**Tugas yang Diminta**
• A. Tulis ulang paragraf yang diawali "Kapolres menjelaskan, motif pelaku" dari berita penusukan di Grobogan dengan lebih singkat, tanpa menghilangkan fakta utamanya.
• B. Sambung berita tentang penusukan di Grobogan, mulai setelah kalimat terakhir yang tercantum.

**Teks untuk Dianalisis**
-*-*-
Pria di Grobogan Nekat Habisi Nyawa Warga, Diduga Karena Sakit Hati
GROBOGAN [Berlianmedia] – Satuan Reserse Kriminal Polres Grobogan berhasil menangkap pelaku penusukan hingga menyebabkan korban meninggal dunia dalam waktu kurang dari 24 jam setelah kejadian. Pelaku berinisial K (32) ditangkap atas tindakannya yang menghilangkan nyawa Suwito (57), warga Dusun Bendungan, Desa Kramat, Kecamatan Penawangan, Kabupaten Grobogan. Hal ini disampaikan oleh Kapolres Grobogan, AKBP Ike Yulianto Wicaksono, dalam konferensi pers yang digelar di Aula Jananuraga Mapolres Grobogan, Kamis (30/1).
“Korban ditemukan tewas dengan luka tusukan di rumah Rukimin, warga Dusun Dukuh Lor, Desa Toko, Kecamatan Penawangan, pada Minggu (19/1) sekitar pukul 01.00 WIB,” ungkap AKBP Ike.
Kapolres menjelaskan, motif pelaku diduga karena rasa sakit hati terhadap korban. Akibatnya, pelaku nekat menusuk korban hingga tewas. “Korban mengalami dua luka tusukan di dada kiri sepanjang 4 cm dengan lebar 1 cm, serta luka di punggung telapak tangan sepanjang 2 cm dan lebar 1 cm,” terangnya.
-*-*-
**Informasi yang Ditampilkan**

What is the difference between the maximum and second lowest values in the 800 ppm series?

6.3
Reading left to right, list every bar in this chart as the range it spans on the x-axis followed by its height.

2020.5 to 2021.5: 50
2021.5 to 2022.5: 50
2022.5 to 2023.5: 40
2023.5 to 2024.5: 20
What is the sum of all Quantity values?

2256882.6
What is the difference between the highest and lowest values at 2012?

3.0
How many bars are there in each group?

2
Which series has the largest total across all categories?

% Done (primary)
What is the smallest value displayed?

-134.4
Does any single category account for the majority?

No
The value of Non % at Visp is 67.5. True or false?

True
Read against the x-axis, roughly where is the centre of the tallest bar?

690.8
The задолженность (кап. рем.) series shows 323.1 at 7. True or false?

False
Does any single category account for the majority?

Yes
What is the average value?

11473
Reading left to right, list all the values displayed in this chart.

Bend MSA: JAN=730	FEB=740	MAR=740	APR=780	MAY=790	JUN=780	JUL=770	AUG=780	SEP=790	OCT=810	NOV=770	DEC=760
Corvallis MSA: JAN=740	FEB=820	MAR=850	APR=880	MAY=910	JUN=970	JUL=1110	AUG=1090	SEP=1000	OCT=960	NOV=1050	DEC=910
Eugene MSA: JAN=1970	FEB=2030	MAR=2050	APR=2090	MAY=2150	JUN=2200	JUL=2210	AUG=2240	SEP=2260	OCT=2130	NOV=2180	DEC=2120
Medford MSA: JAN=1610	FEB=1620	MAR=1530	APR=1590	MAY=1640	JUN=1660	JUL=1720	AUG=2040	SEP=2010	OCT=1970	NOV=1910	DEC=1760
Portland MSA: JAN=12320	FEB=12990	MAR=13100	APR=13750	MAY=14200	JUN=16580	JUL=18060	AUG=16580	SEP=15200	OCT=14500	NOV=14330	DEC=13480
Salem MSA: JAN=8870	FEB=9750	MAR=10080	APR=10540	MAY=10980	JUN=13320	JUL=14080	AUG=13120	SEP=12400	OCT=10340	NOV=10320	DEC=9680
-*-*-
**Jawaban Latihan**
• A. Menurut Kapolres, pelaku diduga menusuk korban hingga tewas karena sakit hati. Korban mengalami dua luka tusukan di dada kiri sepanjang 4 cm dan lebar 1 cm, serta luka di punggung telapak tangan sepanjang 2 cm dan lebar 1 cm.

• B.
Selain menangkap pelaku, polisi juga mengamankan sejumlah barang bukti, termasuk sarung pisau atau samurai yang ditemukan di lokasi kejadian serta hasil visum yang mengungkap penyebab kematian korban.
Kapolres mengungkapkan, pelaku menggunakan pisau mirip samurai dalam aksinya. Setelah perbuatannya diketahui, pelaku sempat melarikan diri ke sungai sebelum bersembunyi di rumah salah satu saudaranya.
“Terkait kondisi kejiwaan pelaku, berdasarkan hasil pemeriksaan di rumah sakit, dinyatakan sehat dan normal,” tambahnya.
Pelaku kini dijerat dengan Pasal 340 KUHP tentang pembunuhan berencana subsider Pasal 338 KUHP, serta Pasal 351 KUHP terkait penganiayaan yang mengakibatkan kematian, dengan ancaman hukuman maksimal 20 tahun penjara.
Keberhasilan polisi dalam menangkap pelaku dalam waktu singkat mendapat apresiasi dari masyarakat. Penegakan hukum yang cepat dan tegas ini diharapkan memberikan rasa aman dan keadilan bagi keluarga korban serta masyarakat setempat.